Work order -> Please look for the string "step" below and report every line in which it occurs.

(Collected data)

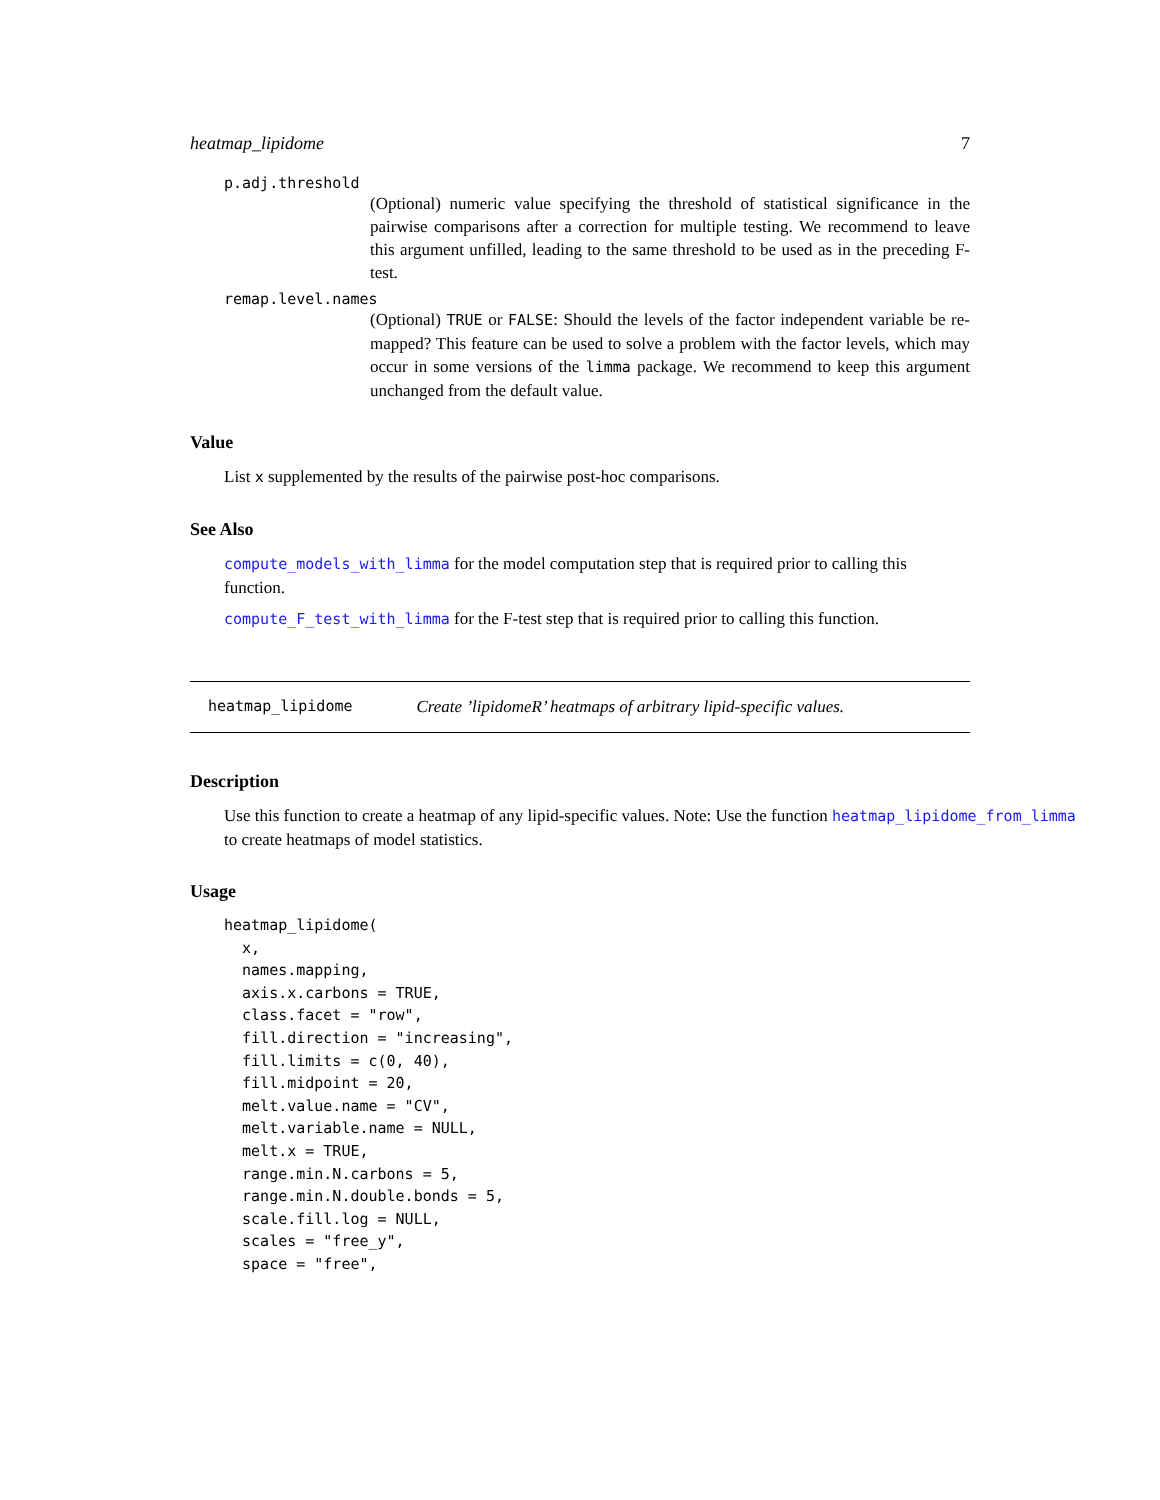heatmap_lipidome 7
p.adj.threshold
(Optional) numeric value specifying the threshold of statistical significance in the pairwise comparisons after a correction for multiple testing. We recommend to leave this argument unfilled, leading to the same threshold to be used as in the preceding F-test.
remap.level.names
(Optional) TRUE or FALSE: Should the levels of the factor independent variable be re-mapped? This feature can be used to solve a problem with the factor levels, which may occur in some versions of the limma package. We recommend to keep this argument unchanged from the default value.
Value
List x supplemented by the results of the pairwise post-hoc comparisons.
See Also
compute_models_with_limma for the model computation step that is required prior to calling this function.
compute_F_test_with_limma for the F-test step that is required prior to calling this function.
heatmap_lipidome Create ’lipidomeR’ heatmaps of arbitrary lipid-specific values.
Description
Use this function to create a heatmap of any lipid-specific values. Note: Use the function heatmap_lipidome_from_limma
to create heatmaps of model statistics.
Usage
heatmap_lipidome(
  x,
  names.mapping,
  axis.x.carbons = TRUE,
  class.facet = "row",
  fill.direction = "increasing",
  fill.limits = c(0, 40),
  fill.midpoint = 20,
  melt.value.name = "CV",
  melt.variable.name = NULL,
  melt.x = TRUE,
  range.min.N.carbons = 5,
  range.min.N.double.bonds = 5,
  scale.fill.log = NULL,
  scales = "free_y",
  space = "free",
...
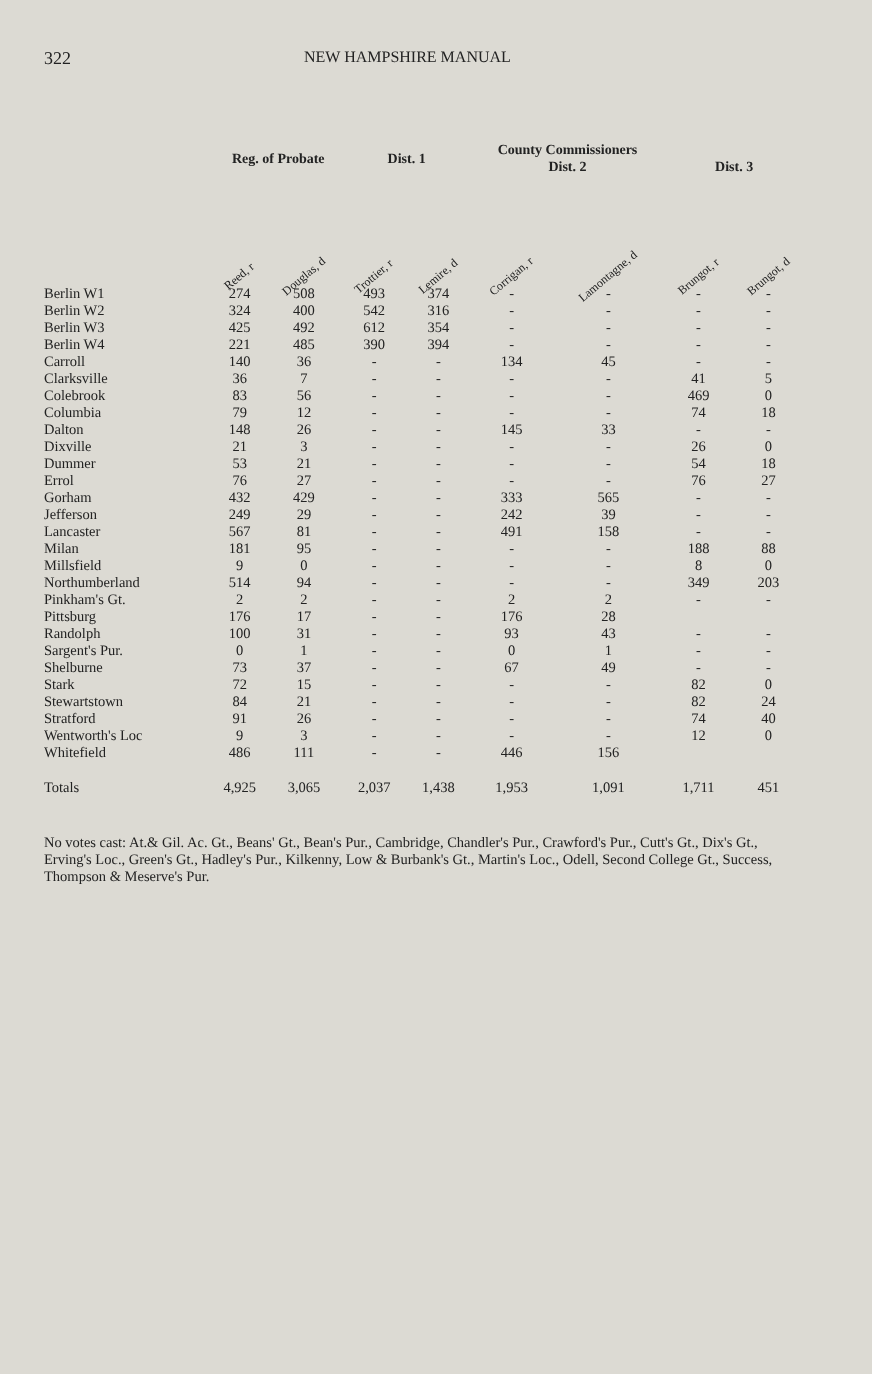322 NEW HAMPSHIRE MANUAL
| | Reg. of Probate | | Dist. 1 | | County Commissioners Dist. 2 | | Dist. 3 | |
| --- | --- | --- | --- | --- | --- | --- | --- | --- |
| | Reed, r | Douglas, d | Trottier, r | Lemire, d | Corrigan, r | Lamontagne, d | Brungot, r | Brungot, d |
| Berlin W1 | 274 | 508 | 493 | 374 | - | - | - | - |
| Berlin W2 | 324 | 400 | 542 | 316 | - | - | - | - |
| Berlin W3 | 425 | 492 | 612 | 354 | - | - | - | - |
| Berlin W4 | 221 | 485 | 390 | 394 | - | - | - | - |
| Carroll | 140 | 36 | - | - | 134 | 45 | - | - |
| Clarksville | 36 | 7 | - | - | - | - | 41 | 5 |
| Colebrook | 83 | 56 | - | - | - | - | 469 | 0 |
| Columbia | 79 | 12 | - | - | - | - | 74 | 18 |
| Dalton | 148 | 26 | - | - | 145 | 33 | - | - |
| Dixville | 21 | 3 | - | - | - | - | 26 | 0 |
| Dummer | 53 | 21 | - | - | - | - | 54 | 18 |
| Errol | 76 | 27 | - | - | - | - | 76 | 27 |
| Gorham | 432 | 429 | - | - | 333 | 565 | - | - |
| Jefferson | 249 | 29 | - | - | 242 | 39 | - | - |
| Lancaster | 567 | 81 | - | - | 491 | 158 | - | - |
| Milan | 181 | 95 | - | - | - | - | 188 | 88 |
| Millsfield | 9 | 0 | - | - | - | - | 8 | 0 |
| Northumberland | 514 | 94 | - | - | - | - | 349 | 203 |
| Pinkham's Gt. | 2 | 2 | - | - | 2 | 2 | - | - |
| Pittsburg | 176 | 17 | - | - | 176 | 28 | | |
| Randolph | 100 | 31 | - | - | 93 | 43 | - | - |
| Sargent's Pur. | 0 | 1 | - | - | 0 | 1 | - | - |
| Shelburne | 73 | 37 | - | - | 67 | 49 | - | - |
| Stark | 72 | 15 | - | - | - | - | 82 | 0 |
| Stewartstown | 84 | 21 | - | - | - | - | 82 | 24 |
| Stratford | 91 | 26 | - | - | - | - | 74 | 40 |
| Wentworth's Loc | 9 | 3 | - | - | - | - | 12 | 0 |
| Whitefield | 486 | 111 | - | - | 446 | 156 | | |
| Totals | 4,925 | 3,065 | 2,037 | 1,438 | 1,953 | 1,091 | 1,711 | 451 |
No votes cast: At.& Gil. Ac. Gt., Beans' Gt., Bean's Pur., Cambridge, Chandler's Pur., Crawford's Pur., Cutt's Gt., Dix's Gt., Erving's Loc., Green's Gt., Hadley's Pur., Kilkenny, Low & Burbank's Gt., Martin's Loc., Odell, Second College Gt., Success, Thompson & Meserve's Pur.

Exercise answer ->
compute_models_with_limma for the model computation step that is required prior to calling this function.
compute_F_test_with_limma for the F-test step that is required prior to calling this function.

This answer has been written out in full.